IL-6 promotes tumor growth, EMT and tumor metastasis, in vivo

To further investigate the role of IL-6 in EMT process and tumor metastasis, we used a SCID mouse xenograft model. CAL27-IL-6 tumors showed a moderate but significant increase in tumor growth as compared to CAL27-VC cells (Fig. 6A). CAL27-IL-6 tumor cells exhibited fibroblastic morphology (spindle shape) in contrast to cobblestone morphology of CAL27-VC cells (Fig. 6B). In addition, CAL27-IL-6 tumors showed markedly elevated levels of activated STAT3 (pY705, Fig. 6C) and snail proteins (Fig. 6D) that were predominantly localized in the nucleus. CAL27-IL-6 tumors also showed decreased E-cadherin and increased vimentin expression (Fig. 6E-F).

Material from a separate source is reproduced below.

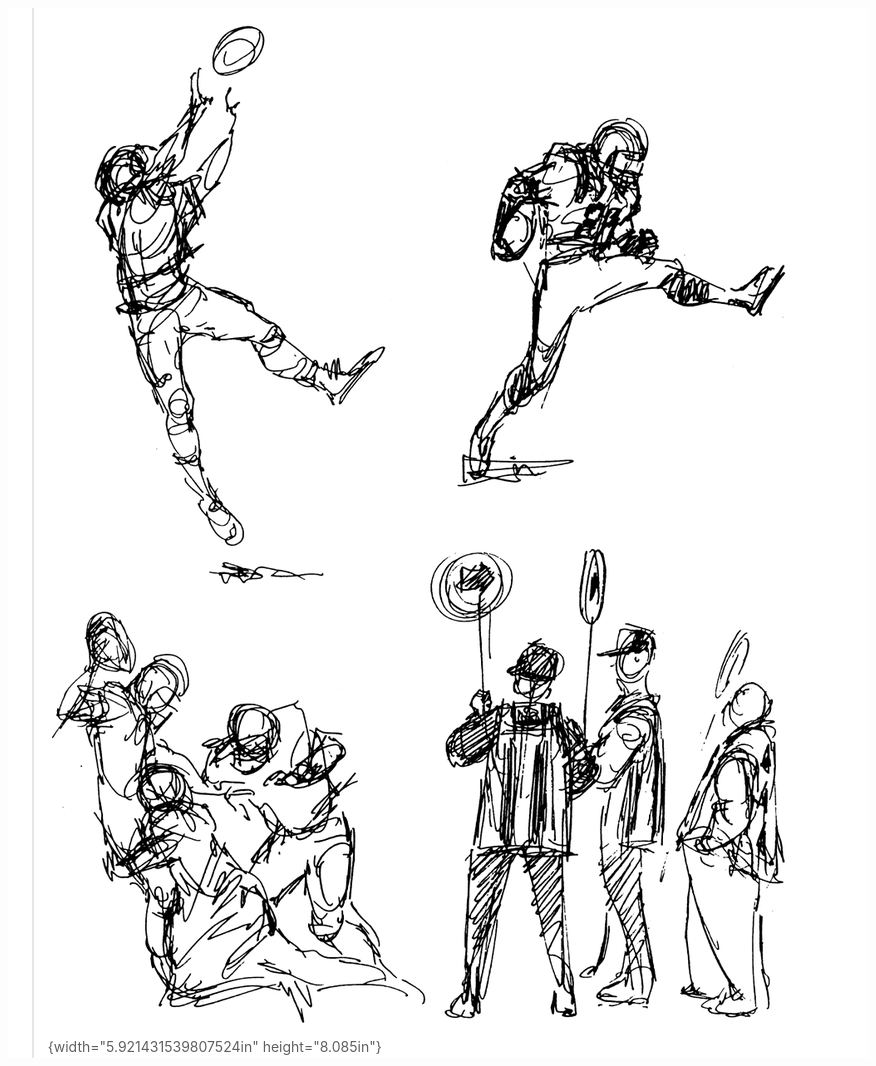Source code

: > ![](vertopal_b37bd7c03c234a8aad2387e1c8154157/media/image27.png){width="5.921431539807524in"
> height="8.085in"}
>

Lymph nodes from animals carrying CAL27-VC tumors were negative for metastatic disease whereas 60% of lymph nodes from animals carrying CAL27-IL-6 tumors were positive for metastatic disease (Fig. 7A-C). Similarly, lungs from animals with CAL27-IL-6 tumors showed marked increase in metastatic nodes (Fig. 7D-E).